In many interviews, one theme emerged again and again: trust is not a given in healthcare systems. It must be built and maintained. One patient talking to me about how providers build trust said, “They take genuine interest in what's going on in my story… when they're humble enough to admit when they don't know something and refer me elsewhere.” This kind of relational dynamic, grounded in humility and mutual respect, surfaced as a key enabler of access. While most systems models focus on infrastructure or policy, these kinds of interpersonal moments are where access actually happens or fails to.

In one public clinic, a director emphasized the importance of holistic, family-centered care, saying, “The focus here is on trying to change the cycle of the whole family.” This simple statement reflects a profound system's truth: effective care doesn't operate in isolation. It’s entangled with housing, work, and education (i.e., social determinants of health). These insights help to highlight the limitations of engineering-alone interventions and how those interventions need to be embedded in the broader social systems people live within.

And then there are stories that resist categorization, like a woman who came to the clinic with chest pain. After exams showed no biomedical cause, the staff helped her uncover that the pain was rooted in grief, a somatic expression of the unresolved loss of her son. No spreadsheet, diagnostic code, or optimization model could have captured that.

These stories demonstrate why data must be paired with listening, and why complex systems can’t be diagnosed without engaging the people who live inside them.

From Stories to Systems Tools

The stories I heard weren’t just anecdotes, they are data points in a larger system. By combining these interviews with structural mapping and systems analysis, I was able to identify and visualize patterns that wouldn’t show up in spreadsheets or charts alone. For example, trust consistently emerged as both a barrier and an enabler, depending on how it was experienced in the clinical setting. In traditional models of healthcare delivery, trust is rarely measured, let alone treated as something that can be strategically cultivated. But in this context, it was one of the most powerful forces shaping access.

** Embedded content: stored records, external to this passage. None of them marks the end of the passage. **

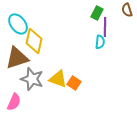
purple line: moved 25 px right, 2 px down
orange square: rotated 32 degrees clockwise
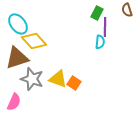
yellow diamond: rotated 55 degrees counterclockwise
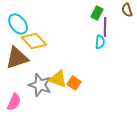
gray star: moved 8 px right, 6 px down
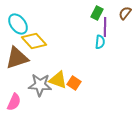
brown semicircle: moved 2 px left, 3 px down; rotated 56 degrees clockwise
yellow triangle: moved 1 px down
gray star: rotated 15 degrees counterclockwise
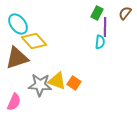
yellow triangle: moved 1 px left, 1 px down
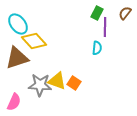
cyan semicircle: moved 3 px left, 6 px down
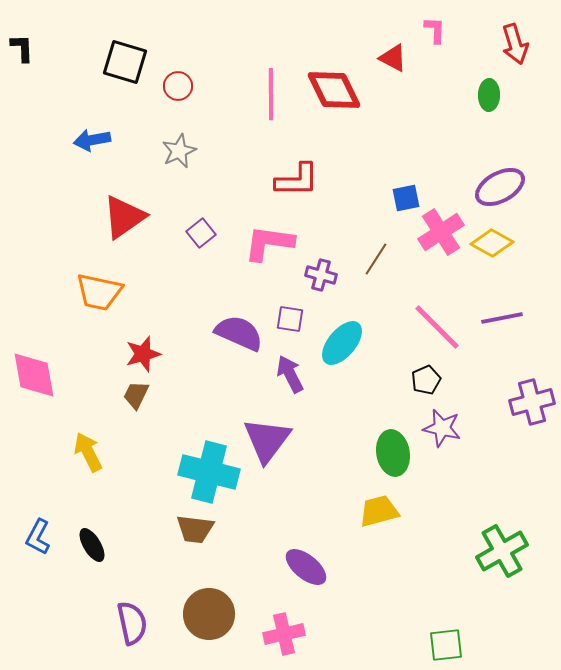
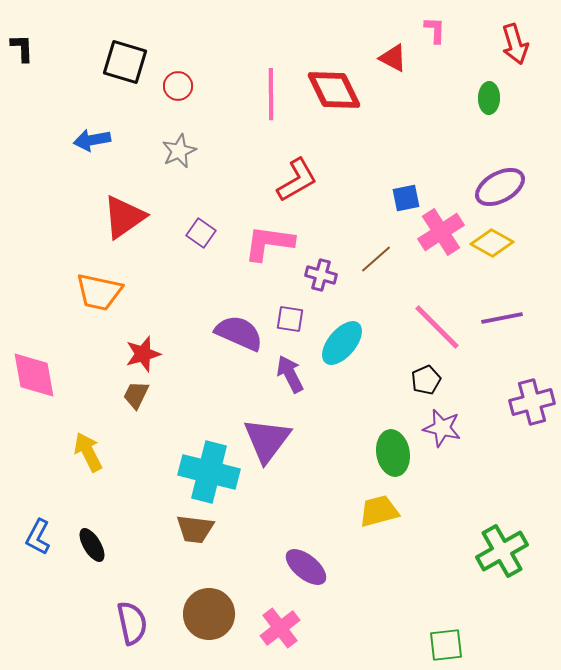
green ellipse at (489, 95): moved 3 px down
red L-shape at (297, 180): rotated 30 degrees counterclockwise
purple square at (201, 233): rotated 16 degrees counterclockwise
brown line at (376, 259): rotated 16 degrees clockwise
pink cross at (284, 634): moved 4 px left, 6 px up; rotated 24 degrees counterclockwise
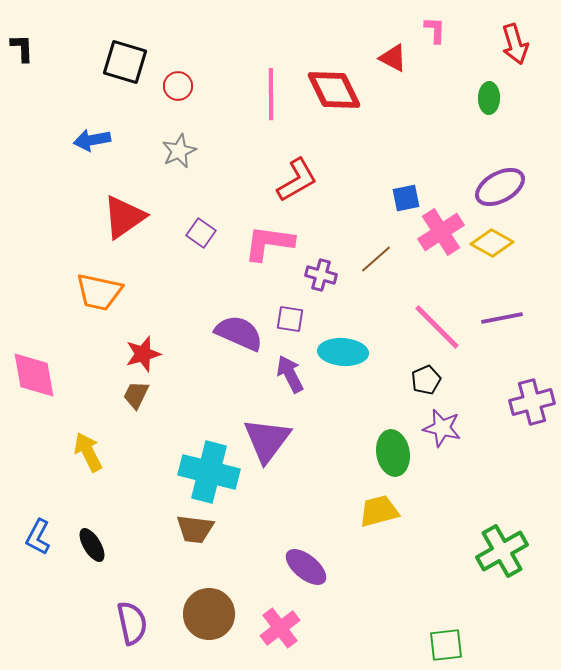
cyan ellipse at (342, 343): moved 1 px right, 9 px down; rotated 54 degrees clockwise
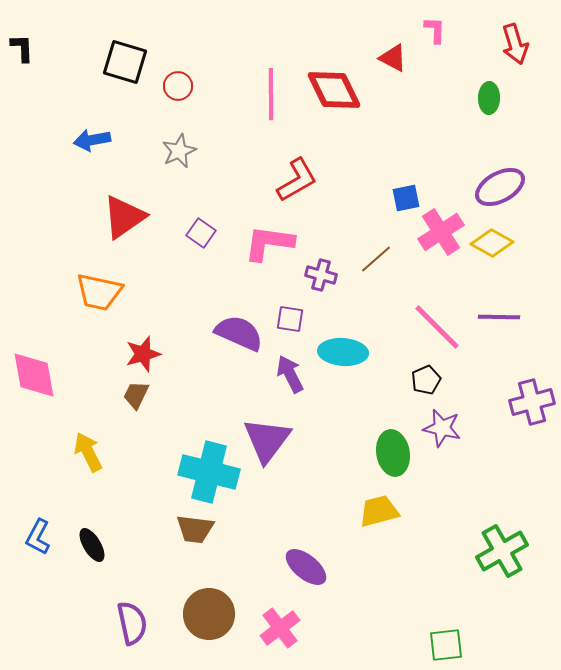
purple line at (502, 318): moved 3 px left, 1 px up; rotated 12 degrees clockwise
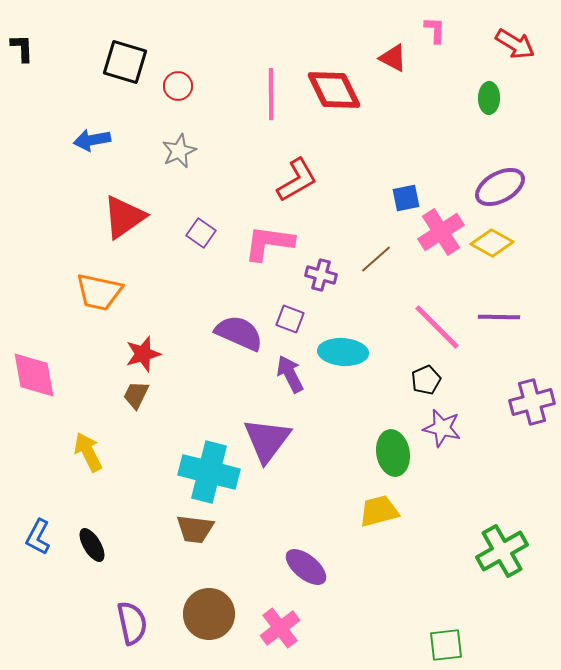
red arrow at (515, 44): rotated 42 degrees counterclockwise
purple square at (290, 319): rotated 12 degrees clockwise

Building on these insights, I am developing metrics and visual tools to track not just the presence of barriers, but how they interrelate and change over time. These tools are meant to help healthcare administrators, policymakers, and system designers prioritize interventions based not only on severity or frequency, but on adaptability or how changeable a given barrier really is. The aim is to move from a static list of problems to a dynamic map of possibilities, an approach that supports smarter, more human-centered decision-making.

Beyond Healthcare Access in Argentina

While this work is grounded in healthcare access in Argentina, the approach has far broader implications. The same complexity, intertwined infrastructure, policies, and human relationships, exists in supply chains, other public services, and industrial systems. Systems don’t exist in isolation, and neither should the methods we use to understand and improve them.

I’m deeply grateful to the Evans Family Fellowship for supporting this fieldwork and for recognizing the value of humanitarian research.